» SUPPLIED INFORMATION:

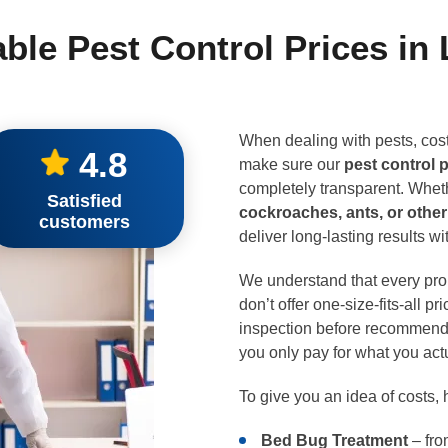
able Pest Control Prices in
When dealing with pests, cost
4.8
make sure our
pest control 
completely transparent. Wheth
Satisfied
cockroaches, ants, or oth
customers
deliver long-lasting results w
We understand that every prop
don’t offer one-size-fits-all p
inspection before recommendi
you only pay for what you act
To give you an idea of costs, 
Bed Bug Treatment
– fro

» INSTRUCTIONS TO FOLLOW:
Line by line, return the listing above exactly, dropping every picture.

» SOLUTION TO THE PROBLEM:
able Pest Control Prices in
When dealing with pests, cost
4.8
make sure our
pest control 
completely transparent. Wheth
Satisfied
cockroaches, ants, or oth
customers
deliver long-lasting results w
We understand that every prop
don’t offer one-size-fits-all p
inspection before recommendi
you only pay for what you act
To give you an idea of costs, 
Bed Bug Treatment
– fro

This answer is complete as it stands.